Sono lucida, eh. Sto qua a zompare col terzano, ma mica ne so di rapaci come loro. Io faccio solo due passi: è perché sono disavvezza agli spettacoli naturali, mica mi vado a guardare i magolati. Al massimo i contadini, ma sono pigra. Allora esco, e ve lo dico, non se ne trovano più di quelli che vogliano parlare, non esiste più la lingua di una volta. Se sei linguivoro, dovrai fare senza.
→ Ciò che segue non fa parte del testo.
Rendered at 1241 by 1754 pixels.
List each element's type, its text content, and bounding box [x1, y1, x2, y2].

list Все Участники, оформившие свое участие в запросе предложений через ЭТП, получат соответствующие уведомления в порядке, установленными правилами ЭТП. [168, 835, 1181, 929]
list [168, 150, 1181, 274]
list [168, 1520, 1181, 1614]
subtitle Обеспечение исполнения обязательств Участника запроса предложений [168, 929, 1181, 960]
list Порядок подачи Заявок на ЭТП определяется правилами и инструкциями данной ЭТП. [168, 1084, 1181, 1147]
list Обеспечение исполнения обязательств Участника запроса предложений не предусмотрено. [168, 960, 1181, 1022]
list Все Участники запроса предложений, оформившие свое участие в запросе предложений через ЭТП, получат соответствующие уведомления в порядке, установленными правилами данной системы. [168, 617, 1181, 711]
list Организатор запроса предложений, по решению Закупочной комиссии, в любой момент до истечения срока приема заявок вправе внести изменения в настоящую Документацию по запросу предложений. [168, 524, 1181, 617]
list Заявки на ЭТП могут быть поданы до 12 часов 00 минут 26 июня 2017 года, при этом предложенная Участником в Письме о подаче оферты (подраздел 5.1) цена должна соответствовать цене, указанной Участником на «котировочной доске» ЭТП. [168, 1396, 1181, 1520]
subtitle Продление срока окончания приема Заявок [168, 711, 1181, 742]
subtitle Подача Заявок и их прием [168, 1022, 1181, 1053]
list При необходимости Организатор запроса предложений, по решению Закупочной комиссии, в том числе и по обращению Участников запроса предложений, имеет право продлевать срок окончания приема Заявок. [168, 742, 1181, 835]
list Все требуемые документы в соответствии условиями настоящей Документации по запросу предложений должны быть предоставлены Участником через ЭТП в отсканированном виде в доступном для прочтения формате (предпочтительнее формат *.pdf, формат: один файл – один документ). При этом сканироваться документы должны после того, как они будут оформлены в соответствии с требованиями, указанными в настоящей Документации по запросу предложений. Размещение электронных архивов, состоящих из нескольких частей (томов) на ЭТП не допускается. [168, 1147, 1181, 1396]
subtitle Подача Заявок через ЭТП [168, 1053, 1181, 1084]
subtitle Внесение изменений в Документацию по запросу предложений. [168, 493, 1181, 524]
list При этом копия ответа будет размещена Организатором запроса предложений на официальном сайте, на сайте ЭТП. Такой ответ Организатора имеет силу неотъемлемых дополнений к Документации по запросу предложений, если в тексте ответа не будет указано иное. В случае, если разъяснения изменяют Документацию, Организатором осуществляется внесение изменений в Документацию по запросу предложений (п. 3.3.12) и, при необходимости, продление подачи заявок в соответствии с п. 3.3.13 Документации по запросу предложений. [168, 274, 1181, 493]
Hai dimenticato la semplicità? E allora vado da sola, che dirvi. Sono tra i miei amici senza parola, ed è così che mi si apre il cuore. Benché, a vero dire, si guasta l’olio di argilla a fare così, ci si deprime di luogo in luogo, e allora Peppole fa le castagne al popolo minore medesimo, e a chi potrebbe nominarlo tutto. L’acqua stagna, e il fumoso Zanichelli balena farcendo il destino che neppure qui fossi lasciata tranquilla. Sbrilluccica lo stendino del padrone… anche questo?! Ma via! E troppo se bevi Fernet con le ingordine, ma si sa, se ci fai ti ci butti coi crostoni e le molliche. Cara Mogio, spago fino a che a un certo punto vedo il gran padre su cui brillano i frungoli con tanto di barette col riportino, di quelli di una volta. E qualcuno moriva in terra straniera, dove aveva perso la sua virtù. Sulla gondola è troppo, si diffondono lontani passi, e allora me ne tornai con l’amico lettore che non risponde, e non ha torto pure lui: volevi tenere ogni cosa per te solo, e io giunsi. La moglie preparava la fonte, se non la stessa.
“Caledonian Road” di Andrew O’Hagan – traduzione di Marco Drago (Bompiani)
Una storia senza innocenti o vincitori, ma solo persone ferite che riescono a farcela con quello che resta dopo un evento drammatico destinato a essere uno spartiacque nelle loro vite.